#### WHAT THE EXERCISE ASKS:
Transcribe every line of the data below verbatim. Leave the pictures out of your output.

(Data entries)
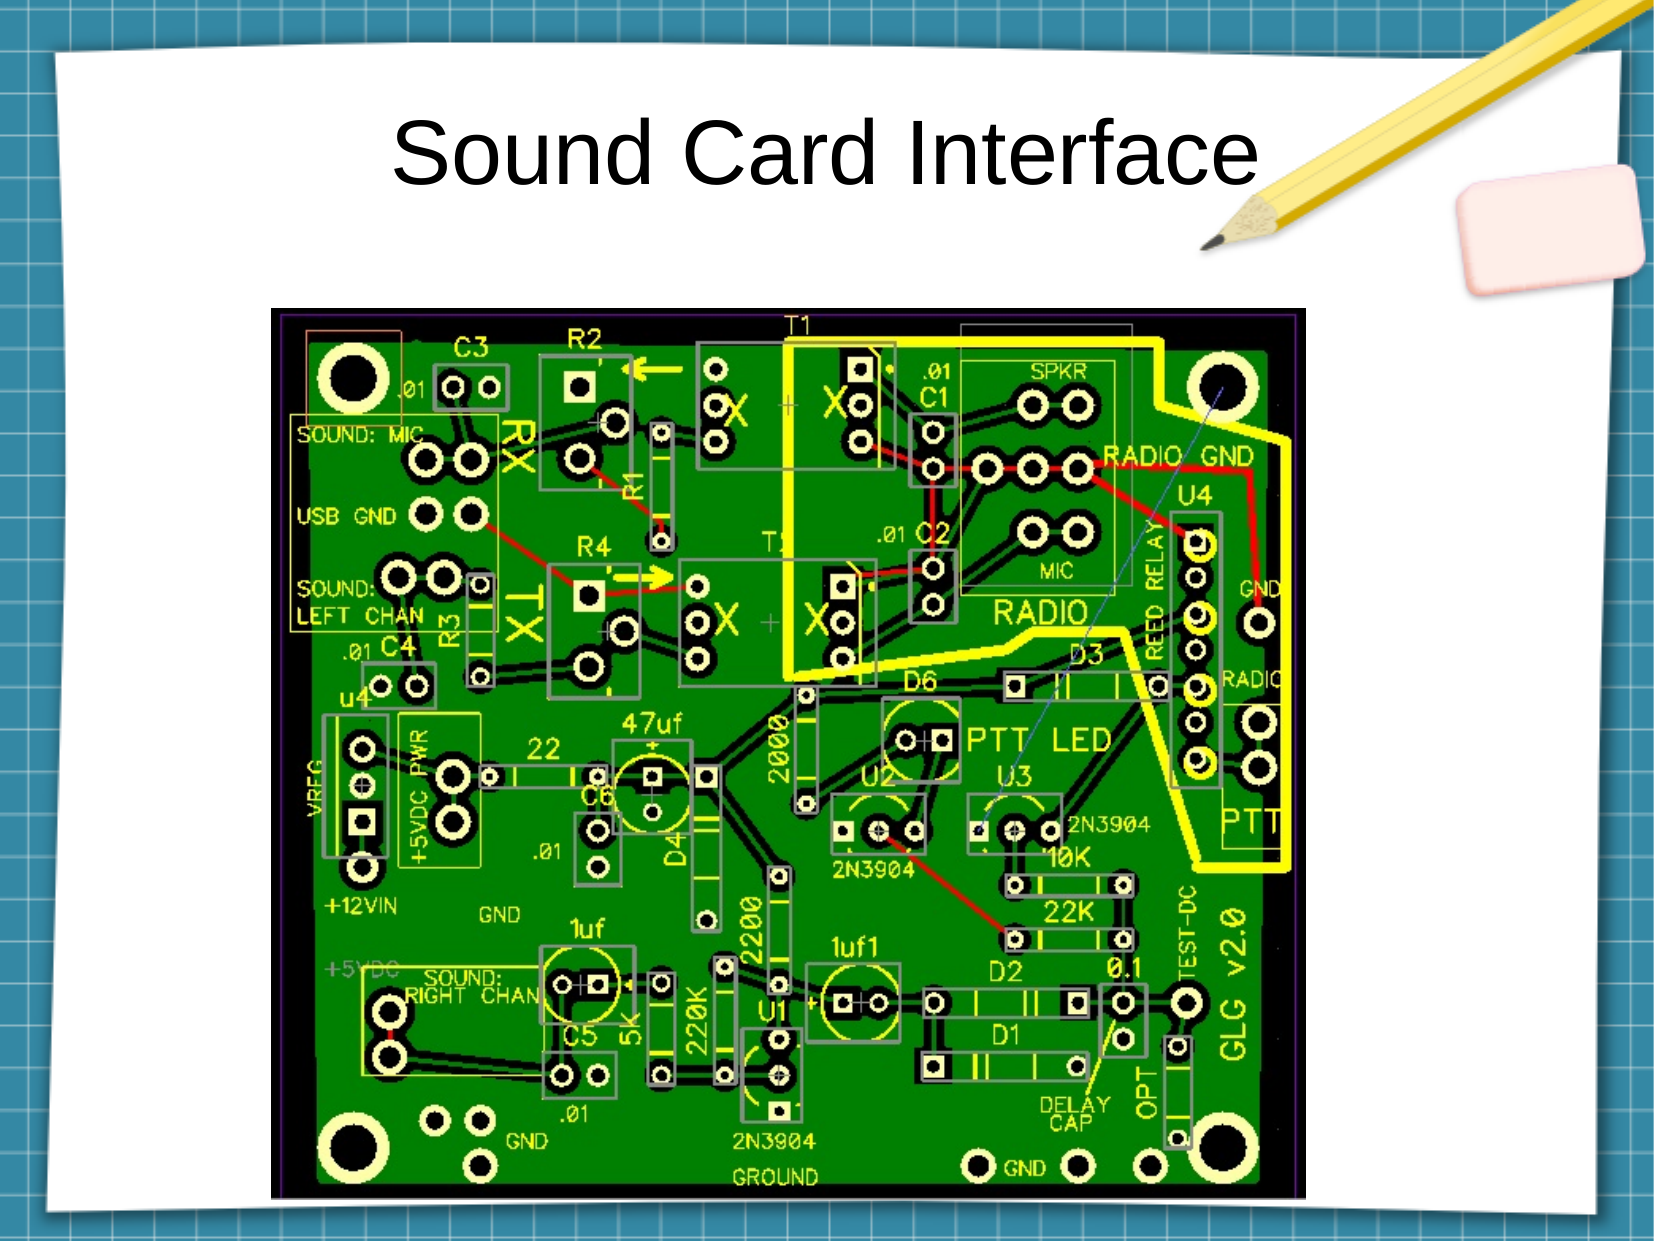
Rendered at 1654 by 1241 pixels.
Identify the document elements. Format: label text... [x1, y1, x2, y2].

title Sound Card Interface [82, 49, 1571, 257]
picture [0, 0, 1654, 1241]
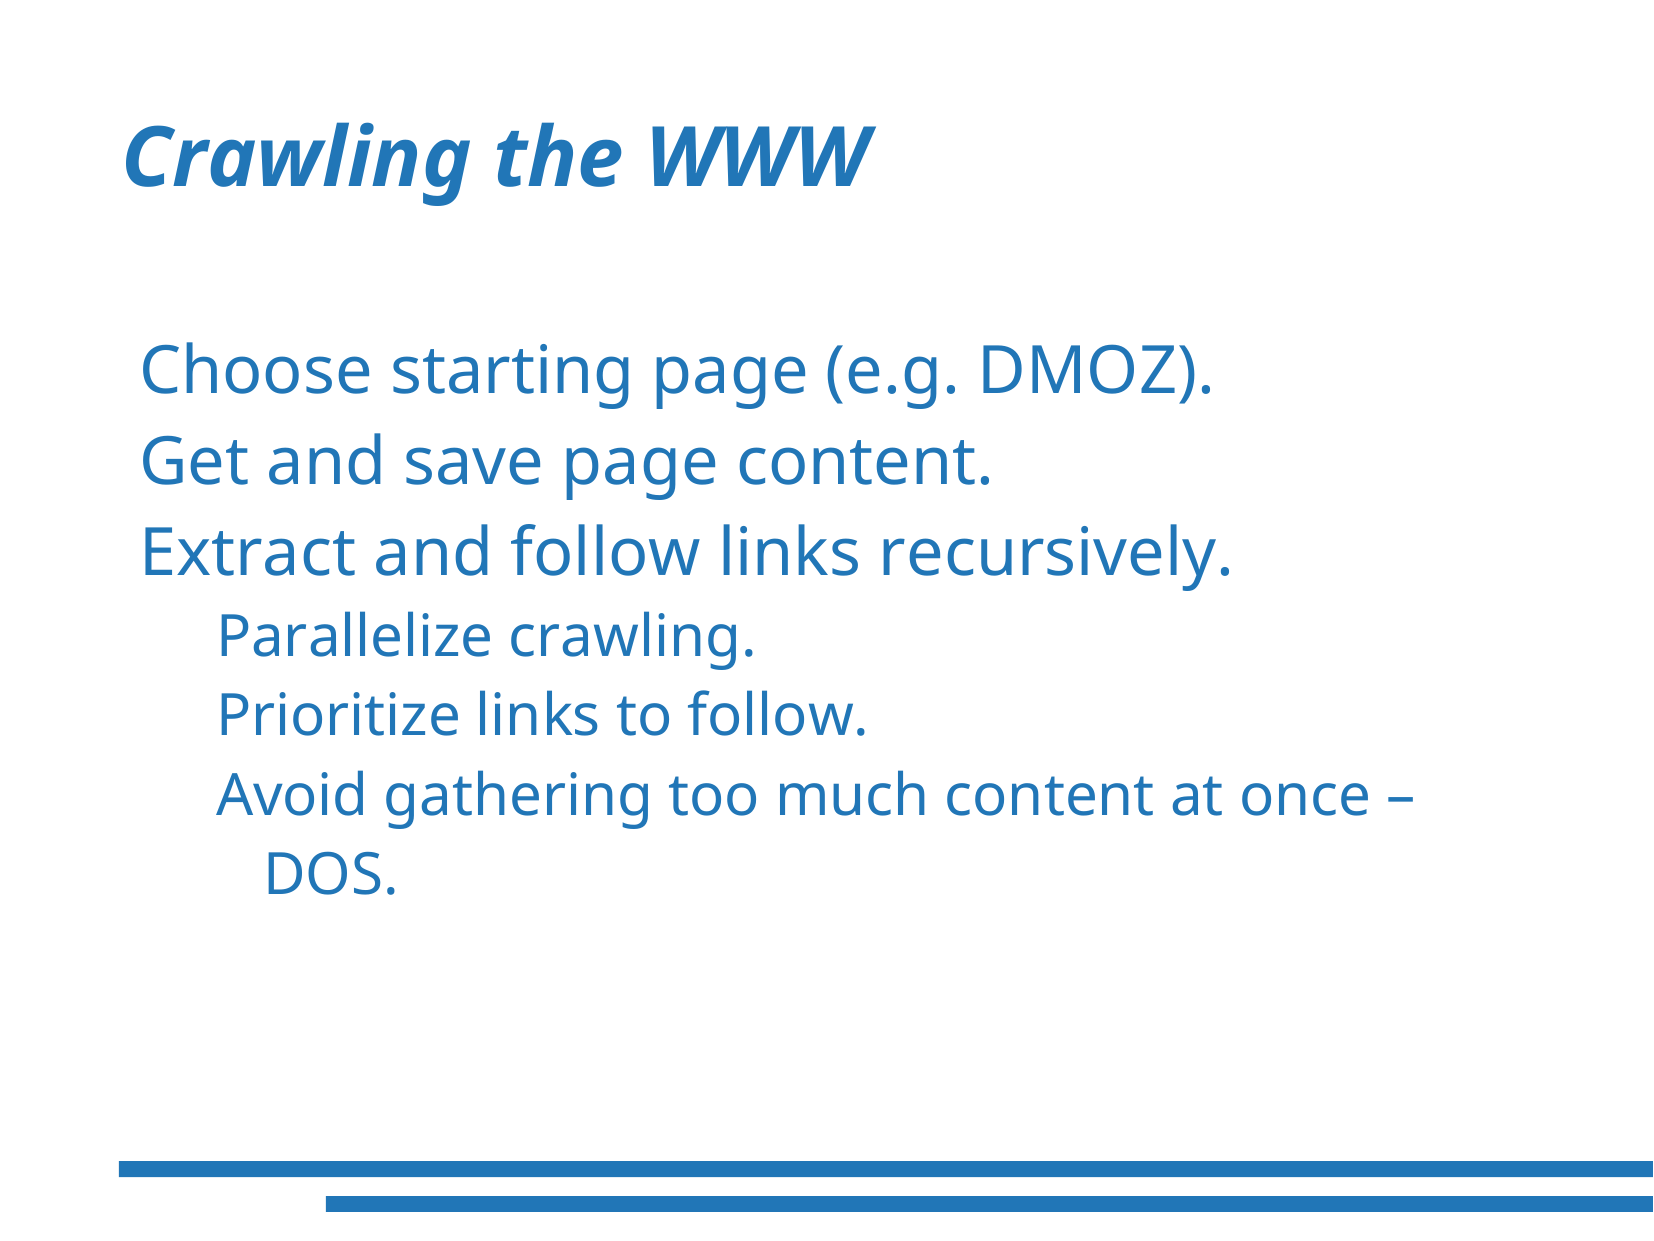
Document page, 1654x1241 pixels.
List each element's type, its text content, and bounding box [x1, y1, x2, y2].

list Choose starting page (e.g. DMOZ). Get and save page content. Extract and follow links recursively. Parallelize crawling. Prioritize links to follow. Avoid gathering too much content at once – DOS. [121, 322, 1561, 1133]
title Crawling the WWW [121, 50, 1534, 258]
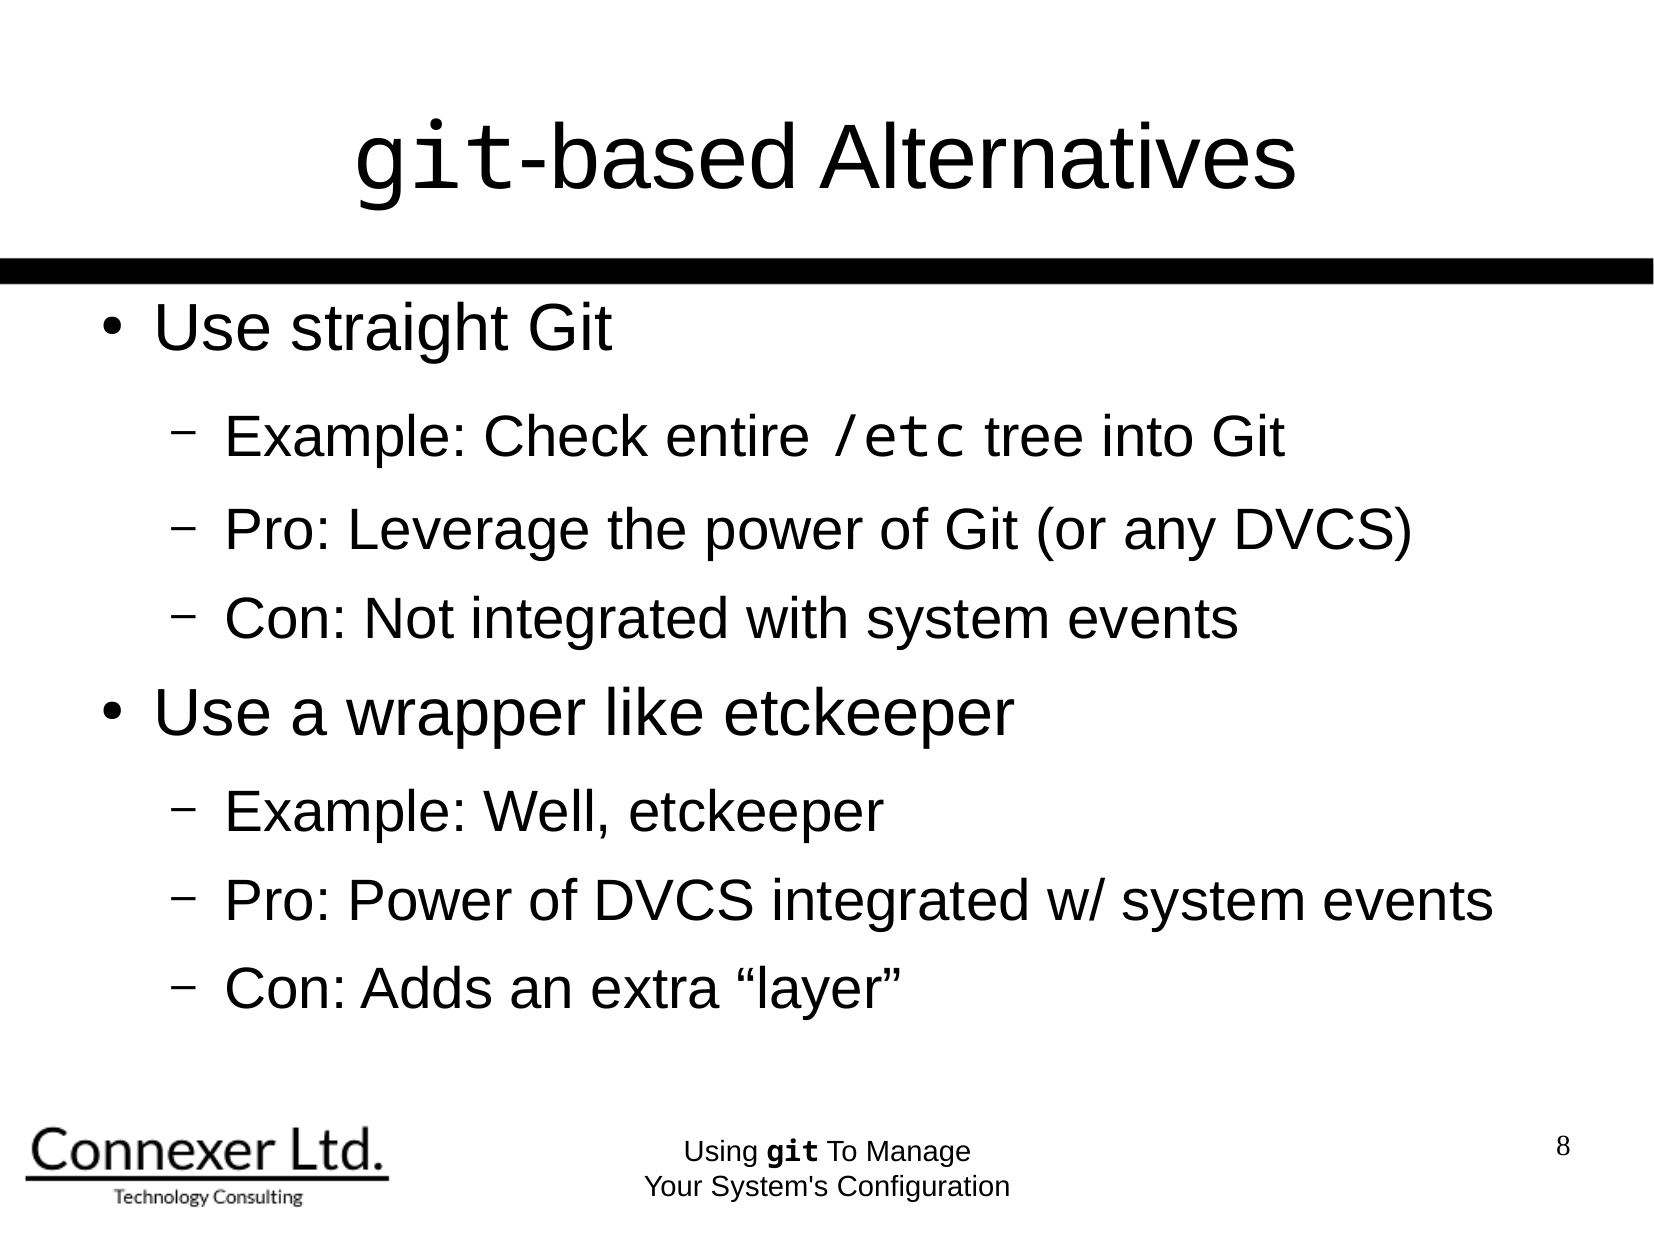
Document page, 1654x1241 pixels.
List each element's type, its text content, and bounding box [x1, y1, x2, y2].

list Use straight Git Example: Check entire /etc tree into Git Pro: Leverage the power of Git (or any DVCS) Con: Not integrated with system events Use a wrapper like etckeeper Example: Well, etckeeper Pro: Power of DVCS integrated w/ system events Con: Adds an extra “layer” [82, 290, 1538, 1111]
title git-based Alternatives [82, 49, 1571, 257]
picture [0, 0, 1654, 1241]
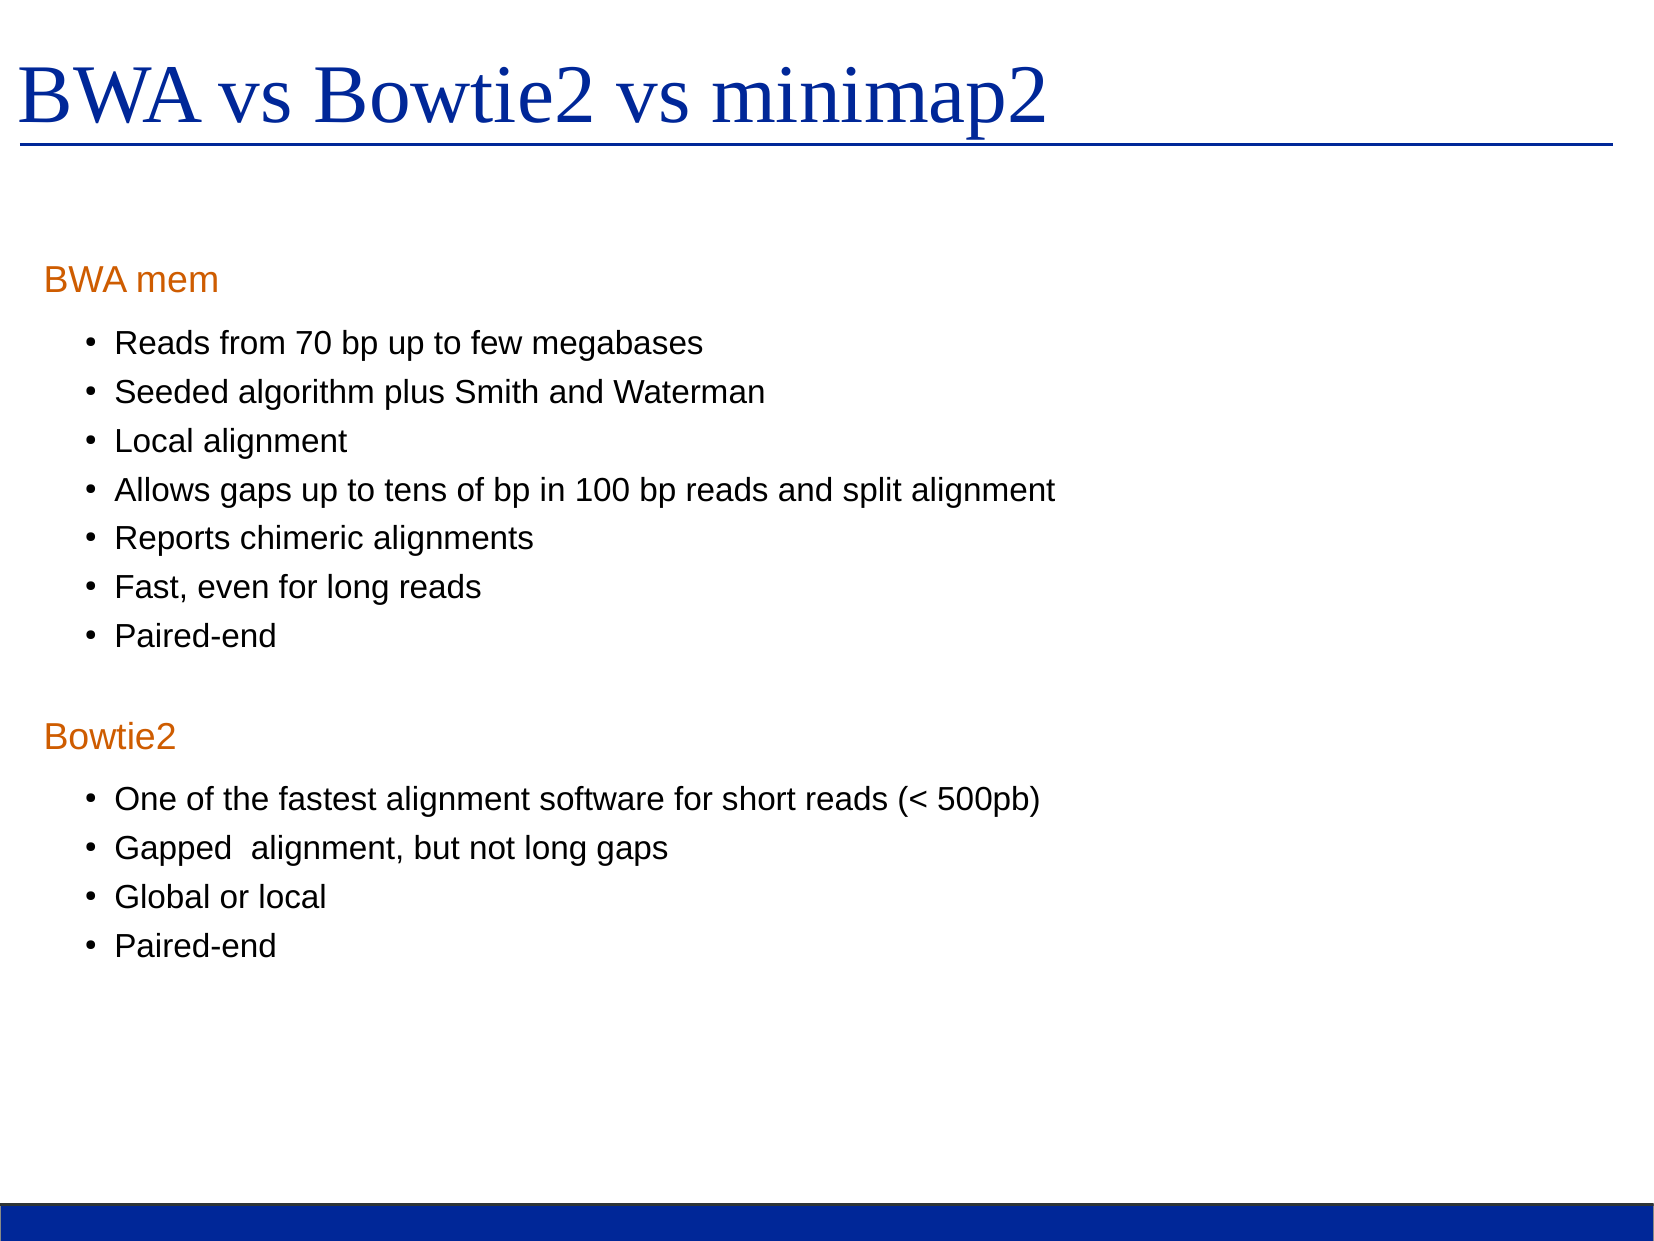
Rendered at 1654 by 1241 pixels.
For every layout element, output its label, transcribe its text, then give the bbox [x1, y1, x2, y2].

#### TASK OUTPUT:
Rendered at 1654 by 1241 pixels.
Identify the document elements. Format: label text... [x1, y1, x2, y2].

title Sound Card Interface [82, 49, 1571, 257]
picture [0, 0, 1654, 1241]
Document page, 1654x1241 pixels.
List each element's type, its text content, and bounding box [x1, y1, x2, y2].

list Choose starting page (e.g. DMOZ). Get and save page content. Extract and follow links recursively. Parallelize crawling. Prioritize links to follow. Avoid gathering too much content at once – DOS. [121, 322, 1561, 1133]
title Crawling the WWW [121, 50, 1534, 258]
Document page, 1654x1241 pixels.
List each element's type, its text content, and bounding box [x1, y1, x2, y2].

list Use straight Git Example: Check entire /etc tree into Git Pro: Leverage the power of Git (or any DVCS) Con: Not integrated with system events Use a wrapper like etckeeper Example: Well, etckeeper Pro: Power of DVCS integrated w/ system events Con: Adds an extra “layer” [82, 290, 1538, 1111]
title git-based Alternatives [82, 49, 1571, 257]
picture [0, 0, 1654, 1241]
Rendered at 1654 by 1241 pixels.
For every layout element, output its label, transcribe its text, then give the bbox [x1, y1, x2, y2].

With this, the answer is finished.